• **Task details**: Please write out exactly the lines of the data below from the line holding "vfov_deg: 48.2" through the line holding "cy_px: -266", and leave out the rest.

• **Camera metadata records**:

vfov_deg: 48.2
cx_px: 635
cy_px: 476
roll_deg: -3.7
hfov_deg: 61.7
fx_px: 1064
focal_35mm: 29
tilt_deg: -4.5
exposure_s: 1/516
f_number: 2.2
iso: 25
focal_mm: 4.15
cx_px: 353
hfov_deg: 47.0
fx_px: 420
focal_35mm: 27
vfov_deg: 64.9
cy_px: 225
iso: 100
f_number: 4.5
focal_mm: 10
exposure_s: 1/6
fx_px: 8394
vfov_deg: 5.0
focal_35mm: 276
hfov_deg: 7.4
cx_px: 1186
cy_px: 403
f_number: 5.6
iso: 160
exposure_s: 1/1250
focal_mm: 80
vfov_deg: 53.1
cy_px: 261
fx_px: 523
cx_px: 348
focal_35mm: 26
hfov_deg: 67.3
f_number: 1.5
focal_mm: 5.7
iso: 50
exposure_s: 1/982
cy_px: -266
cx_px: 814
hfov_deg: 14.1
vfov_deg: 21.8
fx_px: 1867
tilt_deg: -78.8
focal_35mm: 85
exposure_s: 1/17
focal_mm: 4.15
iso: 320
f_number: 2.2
* * *
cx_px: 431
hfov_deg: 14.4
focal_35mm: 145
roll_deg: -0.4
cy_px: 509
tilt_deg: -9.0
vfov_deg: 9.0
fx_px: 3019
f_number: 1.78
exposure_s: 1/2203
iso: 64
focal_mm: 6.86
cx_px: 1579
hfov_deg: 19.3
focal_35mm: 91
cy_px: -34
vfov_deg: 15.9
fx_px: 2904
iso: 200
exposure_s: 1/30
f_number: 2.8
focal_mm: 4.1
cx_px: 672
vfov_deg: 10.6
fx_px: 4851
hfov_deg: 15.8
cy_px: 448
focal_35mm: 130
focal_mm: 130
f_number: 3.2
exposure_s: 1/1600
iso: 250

• **Output below**:
vfov_deg: 48.2
cx_px: 635
cy_px: 476
roll_deg: -3.7
hfov_deg: 61.7
fx_px: 1064
focal_35mm: 29
tilt_deg: -4.5
exposure_s: 1/516
f_number: 2.2
iso: 25
focal_mm: 4.15
cx_px: 353
hfov_deg: 47.0
fx_px: 420
focal_35mm: 27
vfov_deg: 64.9
cy_px: 225
iso: 100
f_number: 4.5
focal_mm: 10
exposure_s: 1/6
fx_px: 8394
vfov_deg: 5.0
focal_35mm: 276
hfov_deg: 7.4
cx_px: 1186
cy_px: 403
f_number: 5.6
iso: 160
exposure_s: 1/1250
focal_mm: 80
vfov_deg: 53.1
cy_px: 261
fx_px: 523
cx_px: 348
focal_35mm: 26
hfov_deg: 67.3
f_number: 1.5
focal_mm: 5.7
iso: 50
exposure_s: 1/982
cy_px: -266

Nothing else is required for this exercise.